Super Colossal Transatlantic Travel, Circa 1949
Digital Nomad Andrew Evans sends along this interview with his 97-year-old grandfather who vividly recalls his first transatlantic flight in 1949.
Not to boast, but in the last year I’ve crossed the Atlantic twelve times. In fact, I’ve done the 8-hour trip so many times, it’s become rather routine: I doze during taxi and take-off, read until dinner, watch some movie I didn’t want to pay for at home, then fall into fitful sleep before Greenland. Hopefully, I wake up somewhere over the English Channel. It’s all so easy and yet still so amazing to me how every night, thousands of people pile into big metal pipes and wake up on the other side of the ocean.
In 1492, it took Christopher Columbus exactly 70 days to cross the same ocean and there was no SkyMall to pass the time. In 1776, tall sailing ships crossed the Atlantic in about 54 days and by the turn of the last century, steam-powered ocean liners crossed in about a week.
In 1912, just two months after the Titanic slipped beneath the icy North Atlantic waves, my grandfather Robert Brown Evans was born. Airplanes were just getting off the ground but by the time my grandfather was a teenager, Charles Lindbergh had made his famous flight from New York to Paris in thirty-three and a half hours.
As a paperboy supporting his widowed mother and three sisters, my grandfather never expected to travel outside his native Salt Lake City. But in 1929, when he was just 17 years old, he won an award for signing up the most new subscribers. His prize was a train trip to Seattle and a quick spin in a World War I biplane: “There was a single passenger seat in the front and a seat in back for the pilot, so they squeezed me and another boy up front. Right before we took off, the mechanics came and switched the propeller on the front of the plane, which of course, made me feel uneasy.”

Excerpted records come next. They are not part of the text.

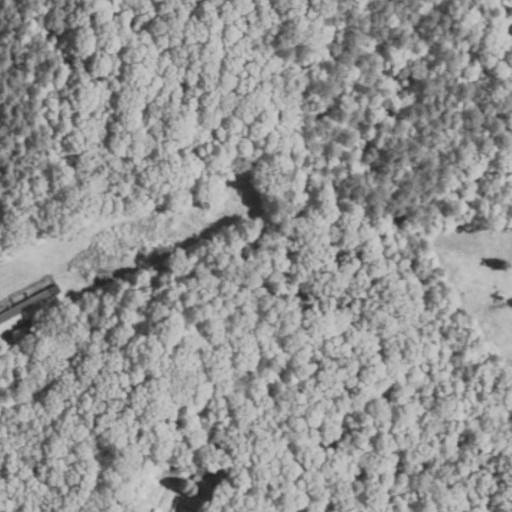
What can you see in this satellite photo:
building: (30, 308)
building: (31, 309)
building: (207, 471)
building: (209, 476)
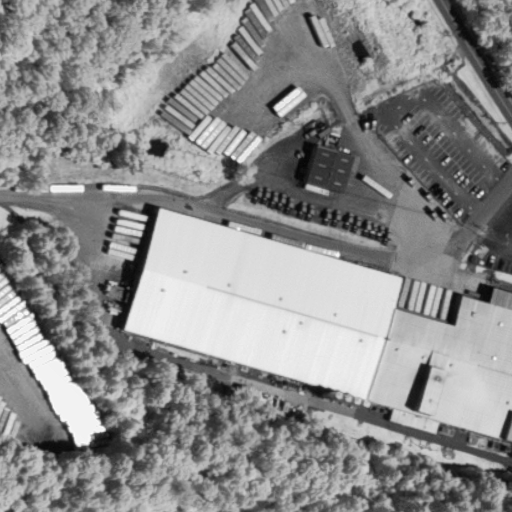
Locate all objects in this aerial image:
road: (475, 58)
road: (439, 88)
building: (240, 106)
road: (358, 130)
building: (319, 169)
road: (172, 201)
building: (352, 219)
building: (324, 328)
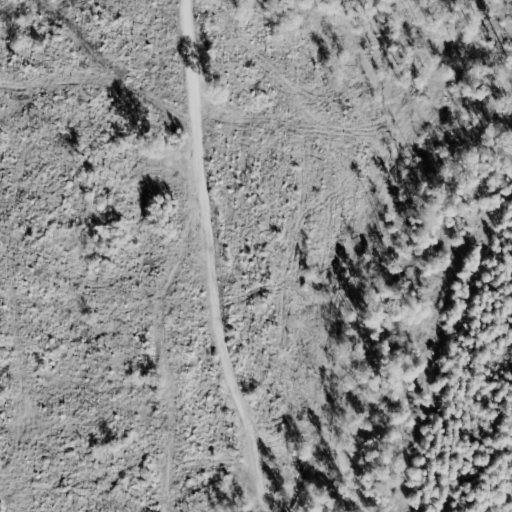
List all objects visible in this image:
road: (203, 261)
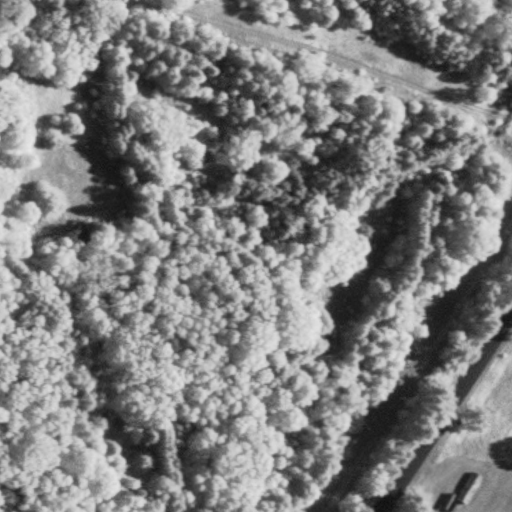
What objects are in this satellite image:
road: (318, 63)
road: (445, 411)
building: (466, 487)
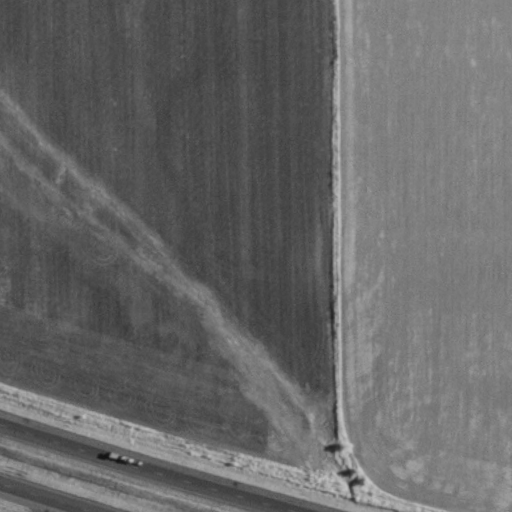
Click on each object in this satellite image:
road: (143, 470)
road: (40, 499)
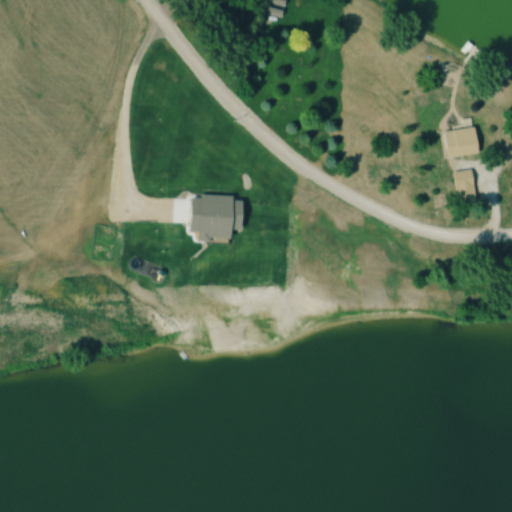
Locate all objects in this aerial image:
building: (456, 142)
road: (302, 164)
building: (461, 188)
road: (493, 189)
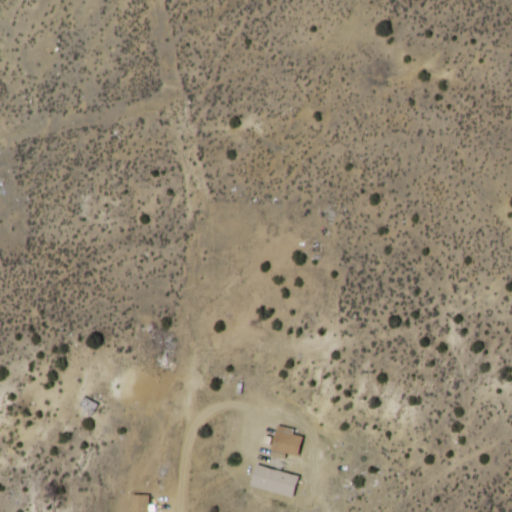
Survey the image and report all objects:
building: (286, 443)
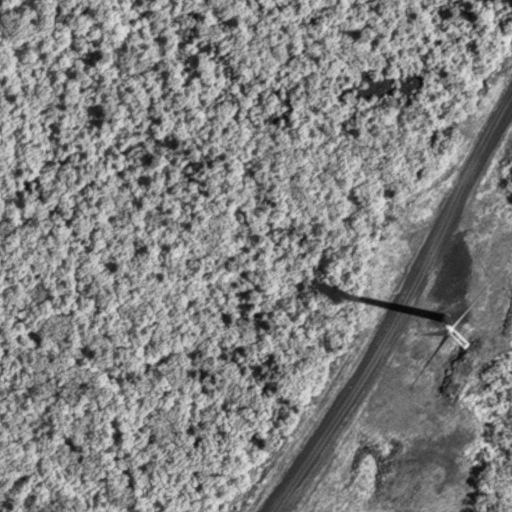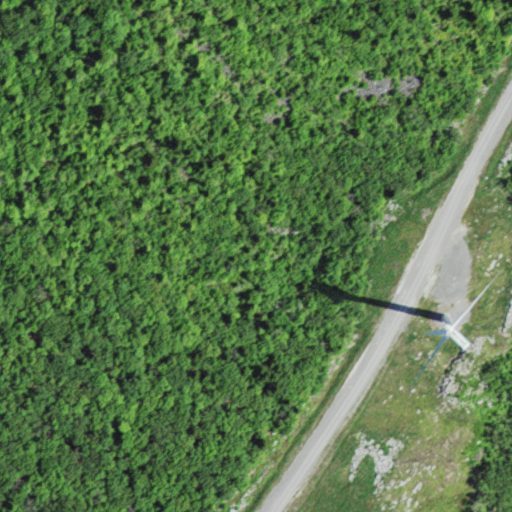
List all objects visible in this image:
road: (393, 301)
wind turbine: (447, 318)
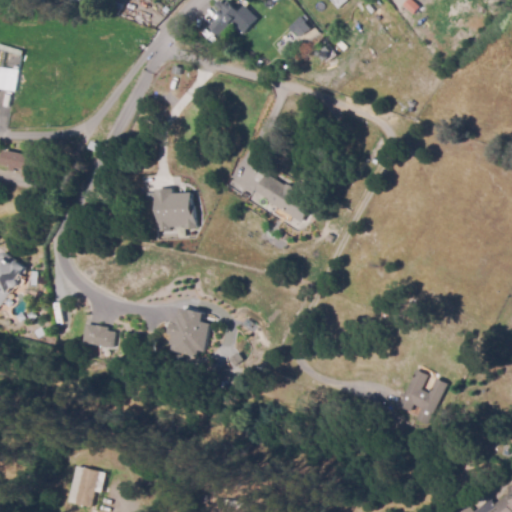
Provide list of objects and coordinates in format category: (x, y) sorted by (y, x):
building: (273, 0)
building: (92, 2)
building: (92, 2)
building: (338, 2)
building: (340, 3)
crop: (508, 3)
building: (412, 6)
building: (225, 16)
building: (233, 20)
building: (300, 26)
building: (259, 33)
building: (8, 79)
road: (113, 96)
road: (257, 135)
building: (92, 147)
building: (17, 161)
building: (20, 163)
road: (374, 184)
building: (284, 197)
building: (285, 198)
road: (74, 201)
building: (175, 209)
building: (330, 238)
building: (9, 274)
building: (9, 275)
building: (190, 333)
building: (100, 336)
building: (423, 396)
building: (424, 397)
park: (147, 464)
building: (88, 485)
building: (86, 486)
building: (495, 504)
building: (496, 504)
building: (239, 506)
building: (239, 507)
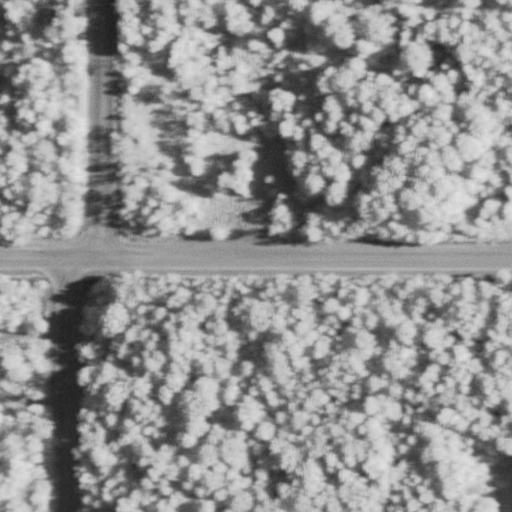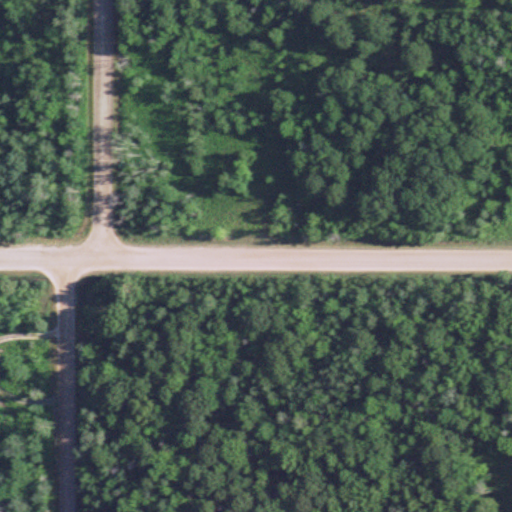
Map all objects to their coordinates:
road: (95, 260)
road: (255, 262)
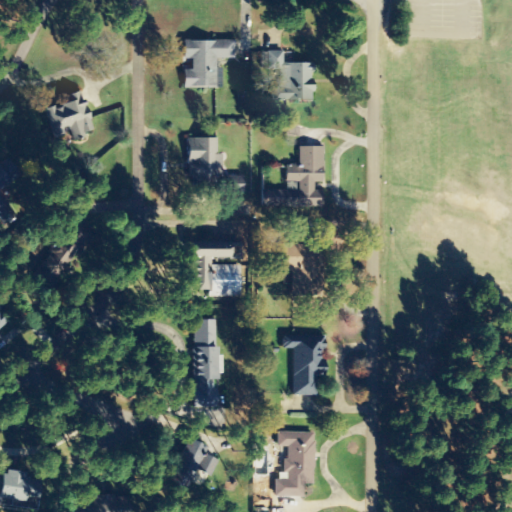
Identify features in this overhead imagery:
road: (21, 38)
building: (204, 63)
building: (294, 83)
building: (68, 119)
building: (207, 163)
building: (298, 182)
building: (1, 189)
road: (133, 220)
road: (365, 255)
park: (445, 256)
building: (298, 263)
building: (209, 270)
building: (302, 362)
building: (202, 363)
road: (169, 407)
building: (186, 456)
building: (294, 463)
building: (10, 490)
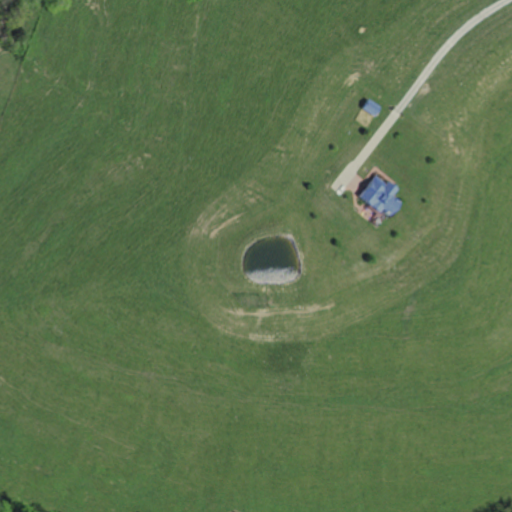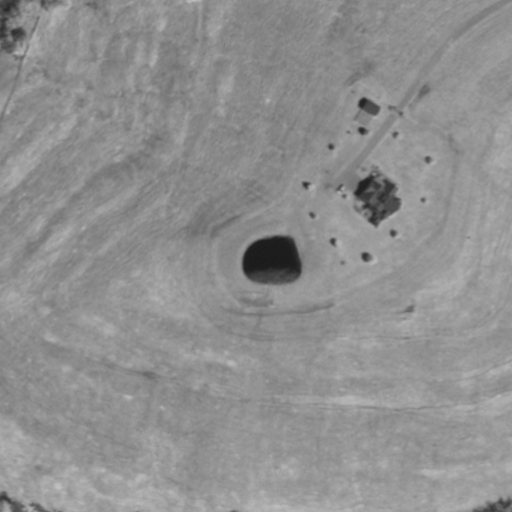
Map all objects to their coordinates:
road: (415, 89)
building: (365, 107)
building: (368, 108)
road: (375, 169)
road: (354, 182)
building: (375, 195)
building: (377, 196)
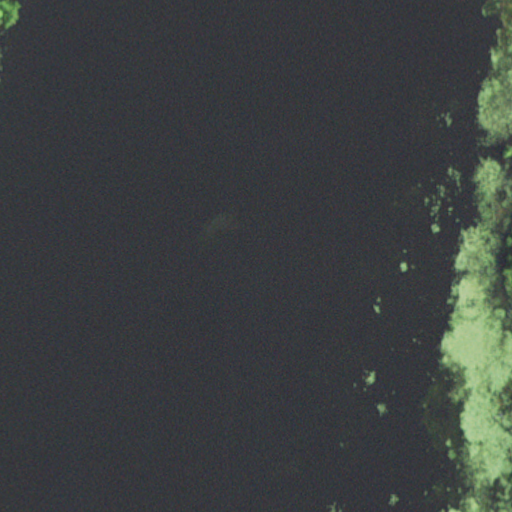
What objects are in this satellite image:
airport: (495, 240)
river: (204, 255)
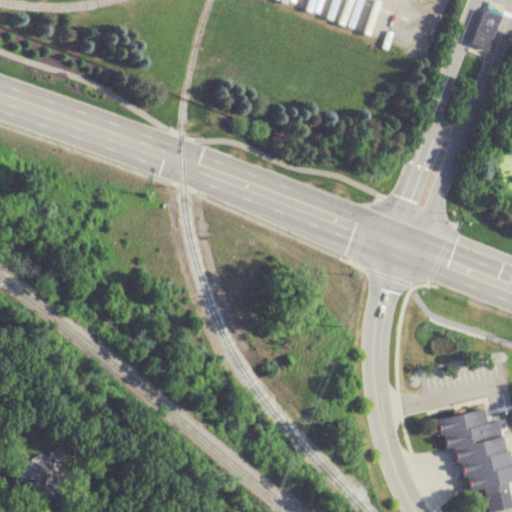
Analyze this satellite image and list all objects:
railway: (47, 4)
building: (480, 28)
road: (428, 119)
road: (460, 125)
road: (188, 133)
road: (257, 187)
road: (376, 199)
road: (416, 207)
road: (251, 214)
road: (453, 221)
road: (362, 230)
traffic signals: (396, 243)
road: (440, 252)
road: (352, 257)
road: (386, 273)
road: (427, 279)
railway: (204, 281)
road: (410, 283)
road: (454, 322)
road: (377, 380)
road: (397, 388)
railway: (147, 394)
building: (472, 450)
building: (37, 473)
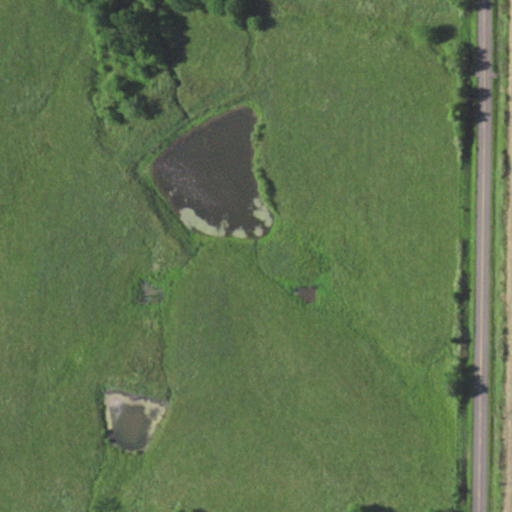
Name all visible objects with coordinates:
road: (479, 256)
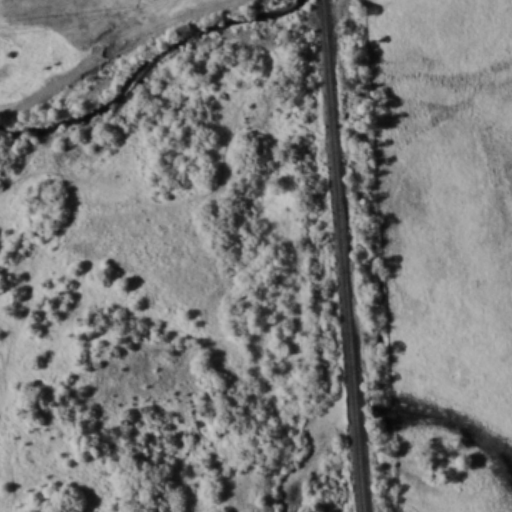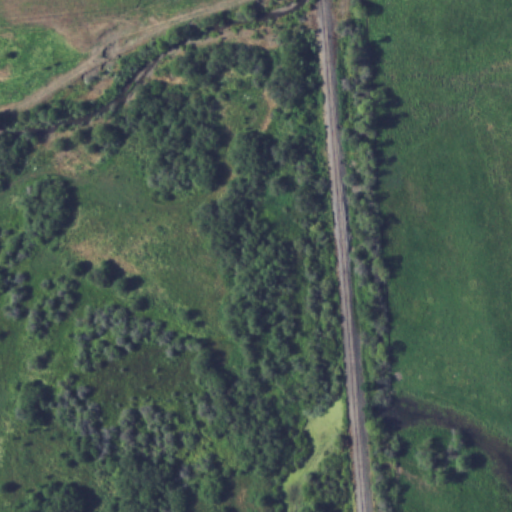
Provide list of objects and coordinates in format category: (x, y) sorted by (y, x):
railway: (342, 256)
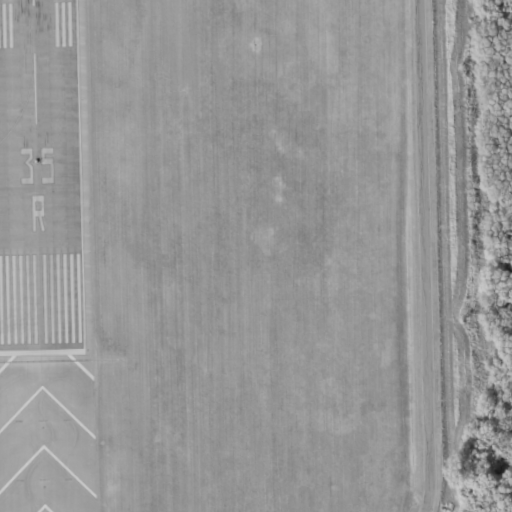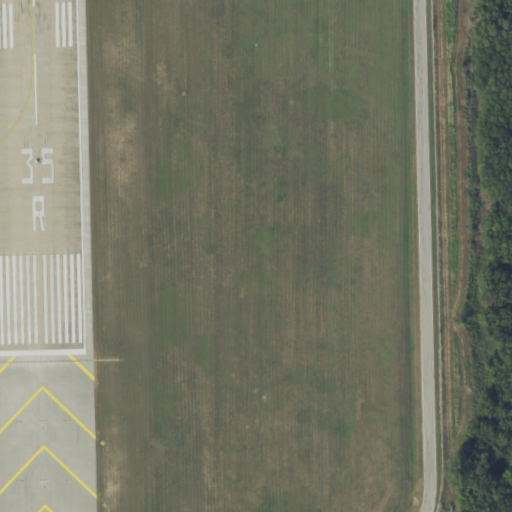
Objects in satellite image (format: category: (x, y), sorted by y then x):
airport taxiway: (30, 75)
airport runway: (35, 173)
road: (79, 216)
airport: (256, 256)
road: (423, 256)
airport taxiway: (25, 276)
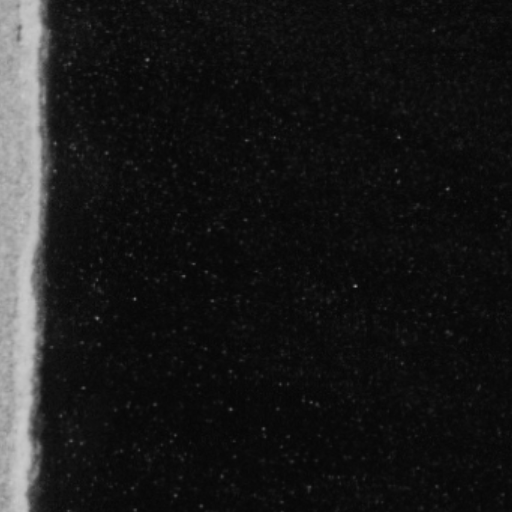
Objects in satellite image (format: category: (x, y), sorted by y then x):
road: (3, 160)
road: (2, 416)
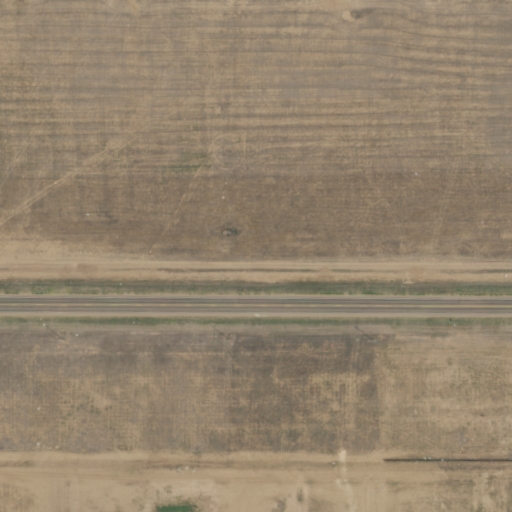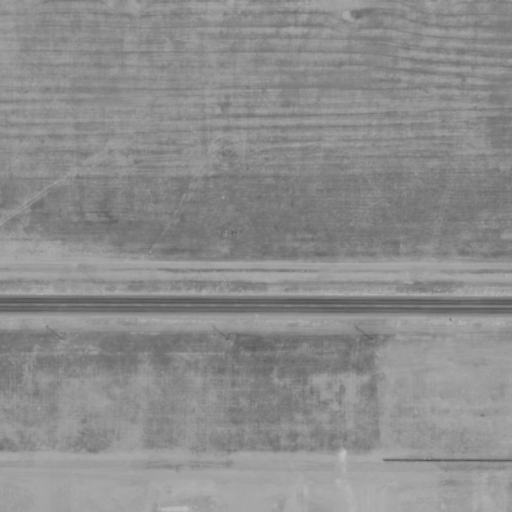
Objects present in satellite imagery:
road: (256, 307)
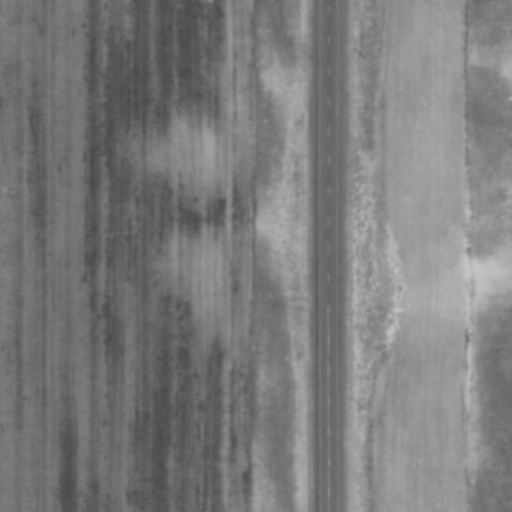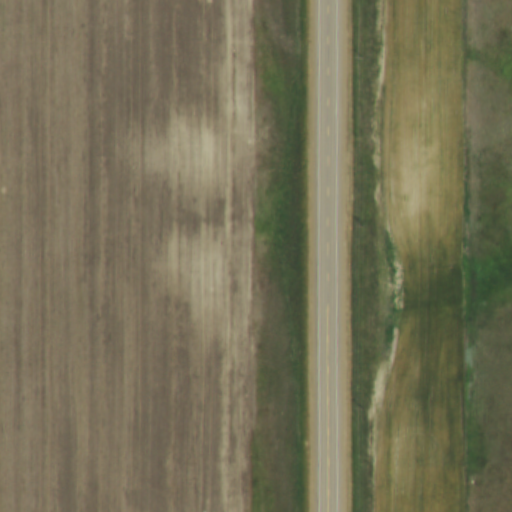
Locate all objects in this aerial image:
road: (332, 255)
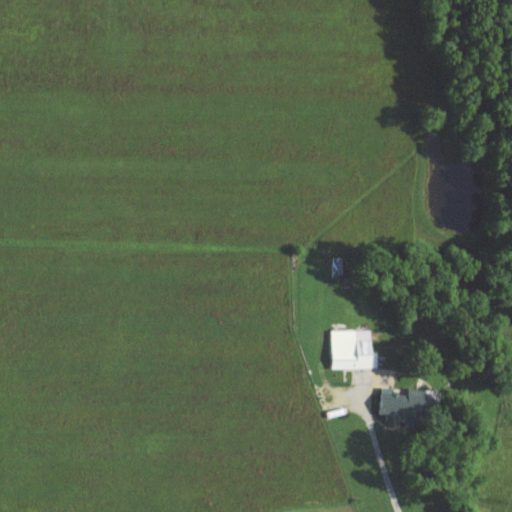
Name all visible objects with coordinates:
building: (344, 355)
building: (400, 410)
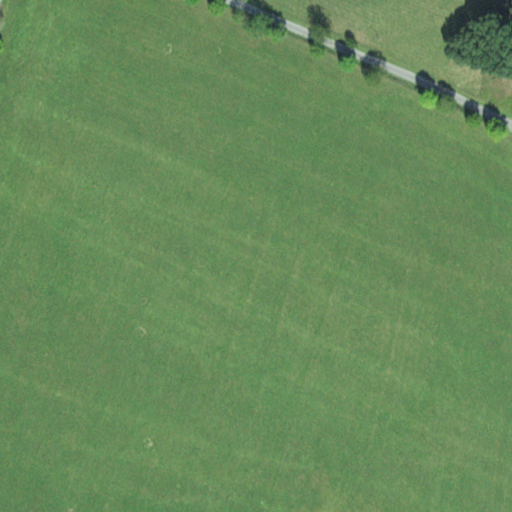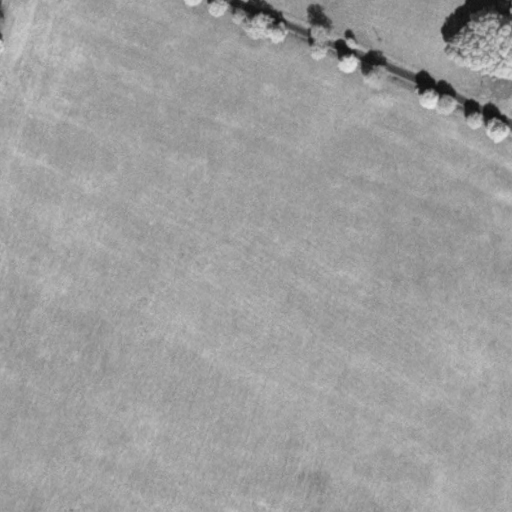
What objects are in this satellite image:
road: (369, 59)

Today, my grandfather is 97 years old with a lifetime of international travel experience connected to his work for the U.S. Department of Agriculture’s foreign service. Curious as to how things have changed, I asked him about the first time he crossed the Atlantic exactly sixty years ago. He remembered quite clearly:
“It was the spring of 1949. We took the train to New York and then took off around five o’clock in the evening. We flew for a while and then landed in Gander, Newfoundland. It was dark and the middle of the night—we all got off but there was really nothing to do except buy trinkets while the plane reloaded with gas. Then we got back on and kept flying. After a long time, I saw dawn breaking way to the east. I was very excited and sat right by a window—the first thing I saw was a little dirt road, then we landed outside a great big city—Glasgow, Scotland. There we got off to eat and were met by a whole bunch of waiters dressed up in white tie and dinner jackets. I thought, ‘Good land! For breakfast that’s ridiculous!’ but it was to show that if you traveled by aeroplane you were some kind of super colossal person. We took off again—the planes flew lower back then and I remember looking down and seeing a two-story bus driving down the wrong side of the street. That’s when I knew I was somewhere else.”
- Nat Geo Expeditions
My grandfather finally landed in London sometime in the early afternoon. Thanks to the awesome Internet, I found the original schedule for his British Overseas Airways Corporation (BOAC)—the precursor to today’s British Airways. BO Flight 504 departed New York at 5:30 pm, stopped in Gander for an hour at 10:30 pm, landed in Scotland at 10:45 the next morning and arrived in London at 3:00 in the afternoon. That’s a sixteen and a half-hour journey—more than double the time it takes today.
What’s more, the round trip ticket was listed as costing $630 at the time, equivalent to $5,687 today if you adjust for inflation. Last year I bought a ticket from New York to London for exactly $500, which if you adjust backwards, was equal to $55 in 1949. Roughly speaking, that means flying across the Atlantic has become ten times cheaper. Today’s transatlantic flights don’t stop in Scotland for a formal breakfast or offer such close-up views, but if you think about it long enough, the jump from one side to the other is anything but routine.
For my grandfather in 1949, the transatlantic journey was an incredible thrill. “I was excited like nobody ever heard because I was finally getting over to Europe! I already knew about all these places from reading National Geographic magazine, so I was very excited to actually get to see them.” Fortunately, I inherited my grandfather’s same excitement in exactly the same way, which is precisely why, in the last year, I’ve crossed the Atlantic twelve times.